To turn on/off the encryption while the program is running, send encryption:on or encryption:off to the on-board software. The client must reconnect in the correct mode to complete the switch.

Measuring Throughput

The throughput both from client->on-board and from on-board->client can be measured in the following way.

1. Client sends message start-bandwidth-test to on-board.
2. Client sends a series of messages to on-board which 1024 bytes each. The messages are constructed bandwidth-test-data<filler_byte_1>...<filler_byte_n>. These are read and ignored by the on-board.
3. Client then sends a message bandwidth-test-request-confirm signalling that the on-board should confirm to the client the data was received.
4. On-board then sends confirmation to client bandwidth-test-confirm.
5. On-board then sends client a series of bandwidth-test-data messages each of 1024 bytes (same format as step 2) each.
6. On-board then sends client bandwidth-test-request-confirm to request confirmation that the data from step 5 was received.
7. Client then sends confirmation to on-board bandwidth-test-confirm.
8. On-board then sends result to client bandwidth-test-result:<throughput_result> where <throughput_result> is a floating point number representing the throughput from on-board to client in kilobytes per second.

Performing Sorting Benchmark

The client can request for the on-board to perform a sorting benchmark. This causes the on-board to sort a list of integers of a given size and then return the time taken.
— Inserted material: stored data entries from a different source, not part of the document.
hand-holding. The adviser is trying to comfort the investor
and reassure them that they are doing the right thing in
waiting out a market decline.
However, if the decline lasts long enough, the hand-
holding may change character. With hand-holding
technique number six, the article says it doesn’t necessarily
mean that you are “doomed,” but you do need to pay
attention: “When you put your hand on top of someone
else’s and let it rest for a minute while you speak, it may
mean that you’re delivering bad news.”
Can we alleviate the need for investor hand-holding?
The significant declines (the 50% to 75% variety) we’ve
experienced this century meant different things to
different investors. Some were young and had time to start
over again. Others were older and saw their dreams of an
The protocol is as follows:

1. Client sends on-board sort-benchmark:<number_of_items> where <number_of_items> is an integer representing the number of items to sort.
2. On-board performs the requested sort and responds with sort-benchmark-result:<time_taken> where <time_taken> is a float representing the amount of time taken in seconds to execute the sort.